Records to process:
· · · · ·
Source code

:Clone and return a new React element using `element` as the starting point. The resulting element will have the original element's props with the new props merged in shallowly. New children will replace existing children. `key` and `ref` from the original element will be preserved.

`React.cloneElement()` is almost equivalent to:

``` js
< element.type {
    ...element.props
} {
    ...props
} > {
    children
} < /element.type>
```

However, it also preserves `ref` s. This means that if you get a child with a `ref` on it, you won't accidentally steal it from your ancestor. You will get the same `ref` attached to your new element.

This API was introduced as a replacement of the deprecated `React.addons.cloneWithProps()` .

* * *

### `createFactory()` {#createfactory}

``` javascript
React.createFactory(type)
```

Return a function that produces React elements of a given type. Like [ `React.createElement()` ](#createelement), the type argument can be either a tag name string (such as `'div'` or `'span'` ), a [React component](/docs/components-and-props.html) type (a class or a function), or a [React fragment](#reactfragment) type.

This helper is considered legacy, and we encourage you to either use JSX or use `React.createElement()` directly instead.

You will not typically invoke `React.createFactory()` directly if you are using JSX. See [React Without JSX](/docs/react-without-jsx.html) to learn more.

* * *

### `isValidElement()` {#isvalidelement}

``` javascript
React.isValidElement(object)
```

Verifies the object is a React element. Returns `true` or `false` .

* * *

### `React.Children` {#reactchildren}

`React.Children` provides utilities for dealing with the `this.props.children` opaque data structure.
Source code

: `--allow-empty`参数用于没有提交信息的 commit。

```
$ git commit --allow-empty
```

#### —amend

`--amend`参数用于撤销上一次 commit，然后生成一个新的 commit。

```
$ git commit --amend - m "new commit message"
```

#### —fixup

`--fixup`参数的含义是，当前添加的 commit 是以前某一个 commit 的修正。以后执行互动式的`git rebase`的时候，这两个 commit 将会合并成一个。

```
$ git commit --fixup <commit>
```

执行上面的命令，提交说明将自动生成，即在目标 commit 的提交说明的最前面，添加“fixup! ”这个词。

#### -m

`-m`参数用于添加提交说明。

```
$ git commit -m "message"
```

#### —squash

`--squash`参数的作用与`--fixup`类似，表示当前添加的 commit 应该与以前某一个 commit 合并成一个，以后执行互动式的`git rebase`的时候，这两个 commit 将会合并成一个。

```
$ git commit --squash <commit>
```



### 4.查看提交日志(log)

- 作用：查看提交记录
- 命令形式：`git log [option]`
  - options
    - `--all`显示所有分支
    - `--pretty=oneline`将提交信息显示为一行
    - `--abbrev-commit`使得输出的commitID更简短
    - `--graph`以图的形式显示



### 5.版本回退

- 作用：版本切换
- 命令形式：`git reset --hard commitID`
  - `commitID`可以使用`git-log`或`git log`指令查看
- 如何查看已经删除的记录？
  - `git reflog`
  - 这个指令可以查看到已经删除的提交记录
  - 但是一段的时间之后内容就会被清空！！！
· · · · ·
The response should be an exact repeat of the data above.

Source code

:Clone and return a new React element using `element` as the starting point. The resulting element will have the original element's props with the new props merged in shallowly. New children will replace existing children. `key` and `ref` from the original element will be preserved.

`React.cloneElement()` is almost equivalent to:

``` js
< element.type {
    ...element.props
} {
    ...props
} > {
    children
} < /element.type>
```

However, it also preserves `ref` s. This means that if you get a child with a `ref` on it, you won't accidentally steal it from your ancestor. You will get the same `ref` attached to your new element.

This API was introduced as a replacement of the deprecated `React.addons.cloneWithProps()` .

* * *

### `createFactory()` {#createfactory}

``` javascript
React.createFactory(type)
```

Return a function that produces React elements of a given type. Like [ `React.createElement()` ](#createelement), the type argument can be either a tag name string (such as `'div'` or `'span'` ), a [React component](/docs/components-and-props.html) type (a class or a function), or a [React fragment](#reactfragment) type.

This helper is considered legacy, and we encourage you to either use JSX or use `React.createElement()` directly instead.

You will not typically invoke `React.createFactory()` directly if you are using JSX. See [React Without JSX](/docs/react-without-jsx.html) to learn more.

* * *

### `isValidElement()` {#isvalidelement}

``` javascript
React.isValidElement(object)
```

Verifies the object is a React element. Returns `true` or `false` .

* * *

### `React.Children` {#reactchildren}

`React.Children` provides utilities for dealing with the `this.props.children` opaque data structure.
Source code

: `--allow-empty`参数用于没有提交信息的 commit。

```
$ git commit --allow-empty
```

#### —amend

`--amend`参数用于撤销上一次 commit，然后生成一个新的 commit。

```
$ git commit --amend - m "new commit message"
```

#### —fixup

`--fixup`参数的含义是，当前添加的 commit 是以前某一个 commit 的修正。以后执行互动式的`git rebase`的时候，这两个 commit 将会合并成一个。

```
$ git commit --fixup <commit>
```

执行上面的命令，提交说明将自动生成，即在目标 commit 的提交说明的最前面，添加“fixup! ”这个词。

#### -m

`-m`参数用于添加提交说明。

```
$ git commit -m "message"
```

#### —squash

`--squash`参数的作用与`--fixup`类似，表示当前添加的 commit 应该与以前某一个 commit 合并成一个，以后执行互动式的`git rebase`的时候，这两个 commit 将会合并成一个。

```
$ git commit --squash <commit>
```



### 4.查看提交日志(log)

- 作用：查看提交记录
- 命令形式：`git log [option]`
  - options
    - `--all`显示所有分支
    - `--pretty=oneline`将提交信息显示为一行
    - `--abbrev-commit`使得输出的commitID更简短
    - `--graph`以图的形式显示



### 5.版本回退

- 作用：版本切换
- 命令形式：`git reset --hard commitID`
  - `commitID`可以使用`git-log`或`git log`指令查看
- 如何查看已经删除的记录？
  - `git reflog`
  - 这个指令可以查看到已经删除的提交记录
  - 但是一段的时间之后内容就会被清空！！！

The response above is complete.